Friday, July 29, 2011

Music Interview: Botstein Talks Bard Summerscape

Fisher Center at Bard College (photo by Peter Aaron/Esto)
Bard Summerscape and Bard Music Festival
July 7-August 21, 2011 Bard College
Annendale-on-Hudson, NY

fishercenter.bard.edu


You might justly wonder how Leon Botstein has enough time to juggle the many hats he wears. He’s conductor of the American Symphony Orchestra (ASO), conductor laureate of the Jerusalem Symphony Orchestra, President of Bard College, two hours north of New York City on the east side of the Hudson River, and founder and director of Bard’s annual Summerscape and Music Festival.

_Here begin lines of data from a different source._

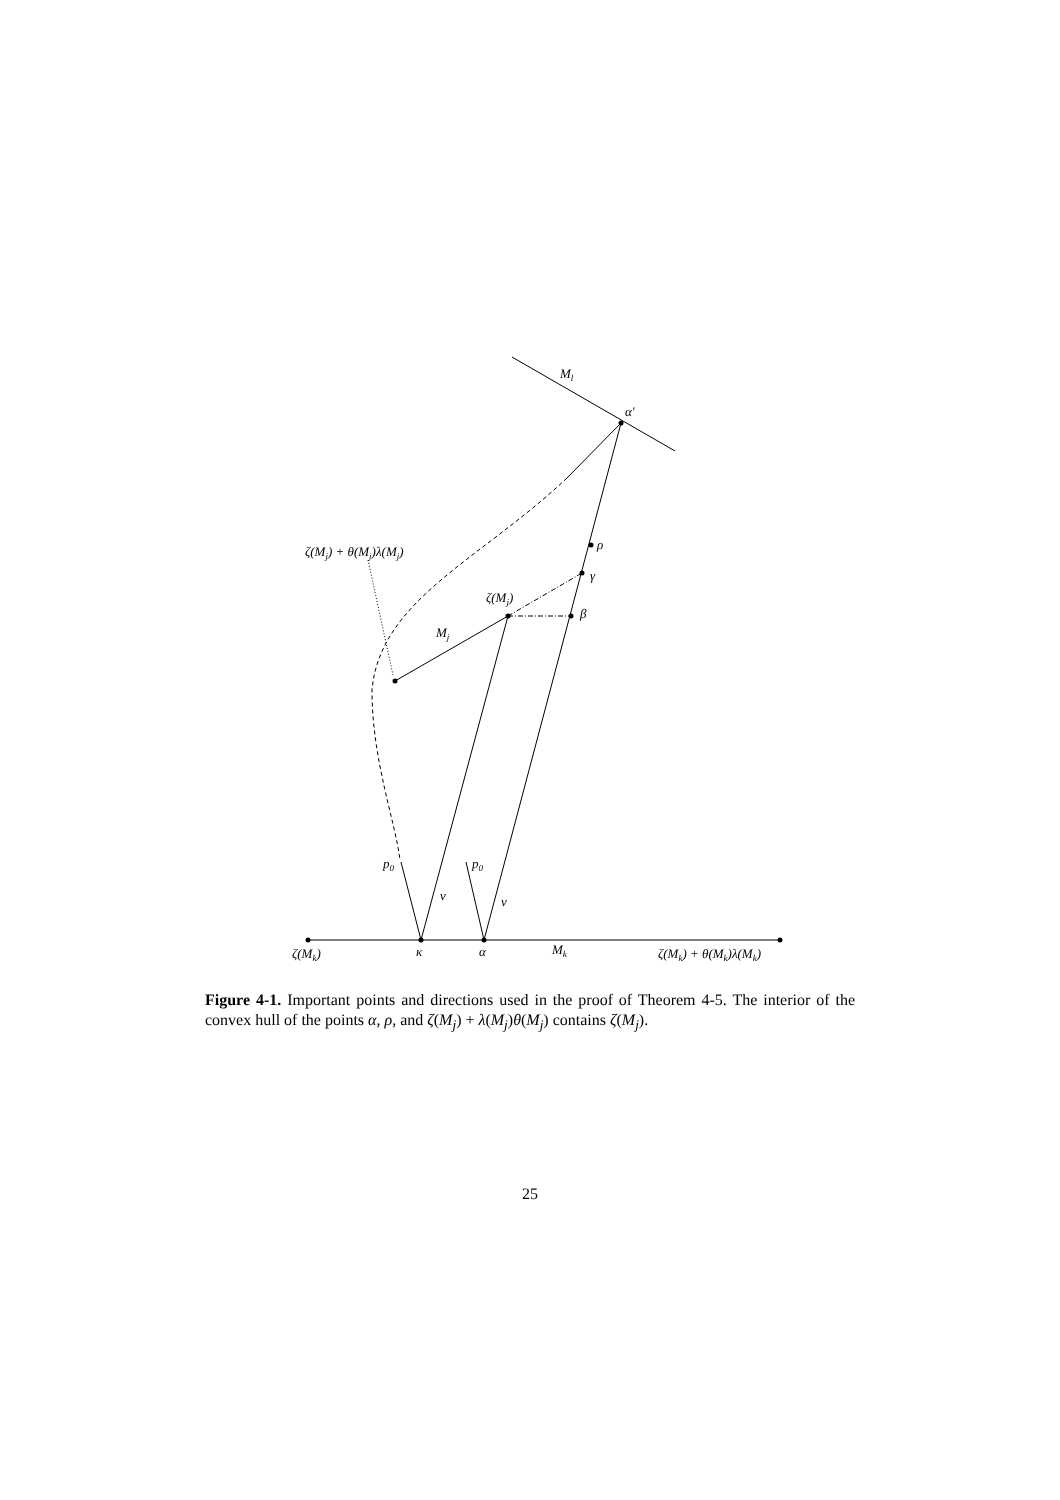Ml
α′
ρ
γ
β
ζ(Mj)
Mj
ζ(Mj) + θ(Mj)λ(Mj)
p0
p0
v
v
ζ(Mk)
κ
α
Mk
ζ(Mk) + θ(Mk)λ(Mk)
Figure 4-1. Important points and directions used in the proof of Theorem 4-5. The interior of the convex hull of the points α, ρ, and ζ(M<sub>j</sub>) + λ(M<sub>j</sub>)θ(M<sub>j</sub>) contains ζ(M<sub>j</sub>).
25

Not only does he create the most original and illuminating programs for the ASO at Carnegie Hall--including rarely heard operas like Alberic Magnard’s Berenice, which was heard last season, and Franz Schmidt’s The Hunchback of Notre Dame, on this coming season’s schedule--he unearths less well-known works, chamber-music, symphonic and theatrical, for Bard Summerscape and Bard Music Festival.

Botstein found a few minutes in his always-busy schedule to talk about this summer at Bard, which focus on Finnish composer Jean Sibelius and other artists who were his contemporaries like Henrik Ibsen, Noel Coward and Richard Strauss, among many others.

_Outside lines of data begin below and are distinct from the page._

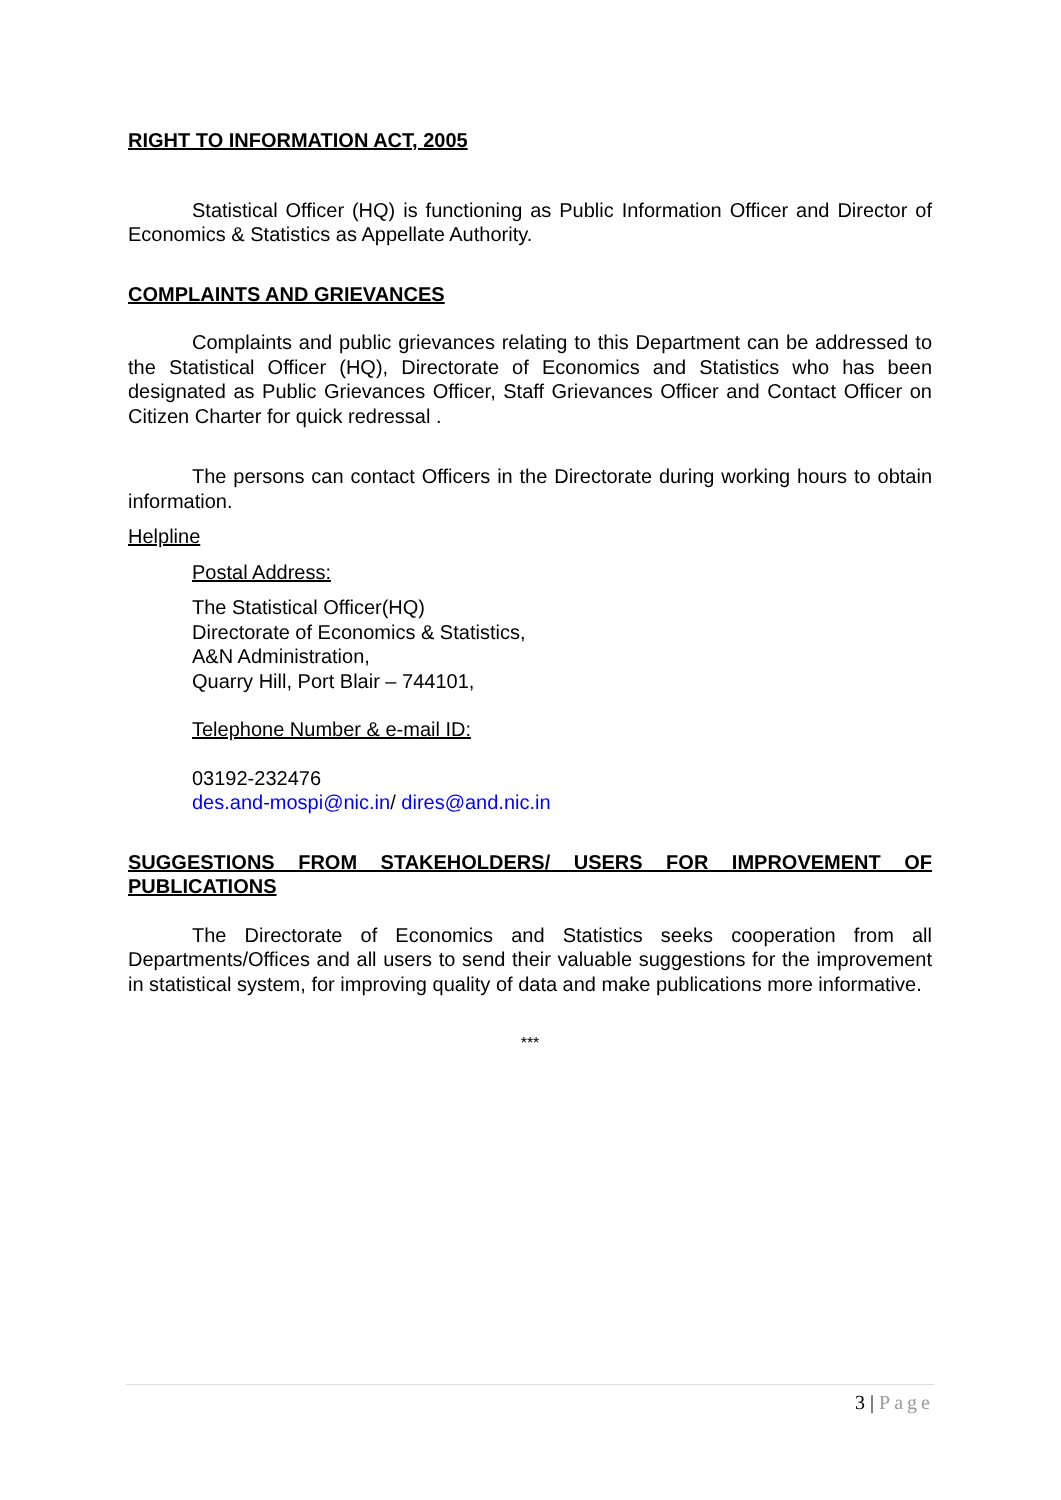RIGHT TO INFORMATION ACT, 2005
Statistical Officer (HQ) is functioning as Public Information Officer and Director of Economics & Statistics as Appellate Authority.
COMPLAINTS AND GRIEVANCES
Complaints and public grievances relating to this Department can be addressed to the Statistical Officer (HQ), Directorate of Economics and Statistics who has been designated as Public Grievances Officer, Staff Grievances Officer and Contact Officer on Citizen Charter for quick redressal .
The persons can contact Officers in the Directorate during working hours to obtain information.
Helpline
Postal Address:
The Statistical Officer(HQ)
Directorate of Economics & Statistics,
A&N Administration,
Quarry Hill, Port Blair – 744101,
Telephone Number & e-mail ID:
03192-232476
des.and-mospi@nic.in/ dires@and.nic.in
SUGGESTIONS FROM STAKEHOLDERS/ USERS FOR IMPROVEMENT OF PUBLICATIONS
The Directorate of Economics and Statistics seeks cooperation from all Departments/Offices and all users to send their valuable suggestions for the improvement in statistical system, for improving quality of data and make publications more informative.
***
3 | Page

Kevin Filipski: This summer at Bard, Jean Sibelius is the composer-in-residence, so to speak. How do you decide what other works will complement Sibelius’ music?
Leon Botstein: After choosing the summer’s composing subject, we try to connect everything else we do to that composer and his world. We’re doing Ibsen’s play The Wild Duck, which keeps the Scandinavian focus. The light opera Bitter Sweet by Noel Coward was very popular in the ‘30s and ‘40s in America and England, and Sibelius was very much admired by Coward’s own generation. Bitter Sweet was a huge hit during the Depression, right after the period of Sibelius’ greatest public recognition, so that seemed to fit well.

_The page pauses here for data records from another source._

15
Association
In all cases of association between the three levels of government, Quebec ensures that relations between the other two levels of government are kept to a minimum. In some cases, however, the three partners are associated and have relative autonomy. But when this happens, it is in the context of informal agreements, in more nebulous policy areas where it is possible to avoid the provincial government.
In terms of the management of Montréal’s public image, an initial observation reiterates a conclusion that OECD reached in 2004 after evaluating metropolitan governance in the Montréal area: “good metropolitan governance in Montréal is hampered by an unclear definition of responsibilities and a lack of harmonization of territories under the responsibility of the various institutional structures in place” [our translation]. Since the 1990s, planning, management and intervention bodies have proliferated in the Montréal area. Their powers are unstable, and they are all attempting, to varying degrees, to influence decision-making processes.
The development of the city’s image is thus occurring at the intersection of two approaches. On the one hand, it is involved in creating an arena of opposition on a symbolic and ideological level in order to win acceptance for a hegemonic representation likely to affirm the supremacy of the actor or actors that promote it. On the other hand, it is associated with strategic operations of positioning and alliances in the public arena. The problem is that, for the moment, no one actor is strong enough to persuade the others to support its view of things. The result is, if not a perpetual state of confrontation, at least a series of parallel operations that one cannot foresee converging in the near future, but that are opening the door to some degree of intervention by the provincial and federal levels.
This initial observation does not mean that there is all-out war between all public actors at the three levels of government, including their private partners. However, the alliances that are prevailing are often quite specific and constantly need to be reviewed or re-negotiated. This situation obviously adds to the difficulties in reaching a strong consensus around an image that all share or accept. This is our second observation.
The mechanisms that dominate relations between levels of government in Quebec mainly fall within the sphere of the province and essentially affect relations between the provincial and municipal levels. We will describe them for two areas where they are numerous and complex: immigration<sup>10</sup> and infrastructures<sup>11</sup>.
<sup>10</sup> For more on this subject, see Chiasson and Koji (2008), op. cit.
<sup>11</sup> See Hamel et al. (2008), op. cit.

KF: Which composers will be performed alongside Sibelius?
LB: During the Bard Music Festival, we do works by Samuel Barber and Ralph Vaughan Williams because we try to show the influence that Sibelius had on his contemporaries, whether a younger generation or the same generation that he was. Then there was the other great composer who was born a couple years apart from Sibelius and who became an important figure at the 20th century margins of modern musical development, an anti-Mahler, if you will: Richard Strauss. Megan Miller in Die Liebe der Danae by Richard Strauss (photo by Corey Weaver)
KF: You’ll be conducting Strauss’ opera, Die Liebe der Danae, during Summerscape. Talk about the connection between Strauss and Sibelius.
LB: Strauss and Sibelius were two grand old men who were relics from the past after World War II, or at least they were viewed that way by many people. But history has had a strange turn of fate for these old men who were thought no longer relevant: they now look to us like the most important figures from that period. So there has been a reversal starting in the late 20th century in the way their musical art is understood. We decided to choose an opera that showed some things in common with Sibelius: it’s unfairly rarely done, so it’s one of the great operas you’ve never heard. Strauss uses classical mythology in Danae; both composers were interested in how mythology is retold in modern times, how mythology can be reworked. Tolkien reworked Nordic mythology with The Lord of the Rings, and Strauss and Sibelius had the same notion.

KF: How do you decide which composer to select as the annual focus of the Bard Music Festival?
LB: We’ve been doing it for quite a long time, so a list of composers has been floating around. Sibelius has always been on that list, and he was finally chosen this summer. We try to bring in as many of the arts as we can. Musically, there’s Respighi from Italy, there are a younger generation of Finns like Merikanto and Madetoja, even contemporary Scandinavians like Carl Nielsen from Denmark. When Sibelius (below) was growing up, Finland was a grand duchy of the Russian empire, so there was a huge St. Petersburg influence to his music.

KF: There are a lot of current Finnish composers like Esa-Pekka Salonen, Aulis Sallinen and Einojuhani Rautavaara who count Sibelius as an influence. Was there any thought to including their music?
LB: No, we never exceed the boundaries of the composer’s lifetime, so we never get into any speculative notions. In this case, Sibelius’ rep deserves its worth as one of the fathers of modern Finnish music. But we never speculate about influence.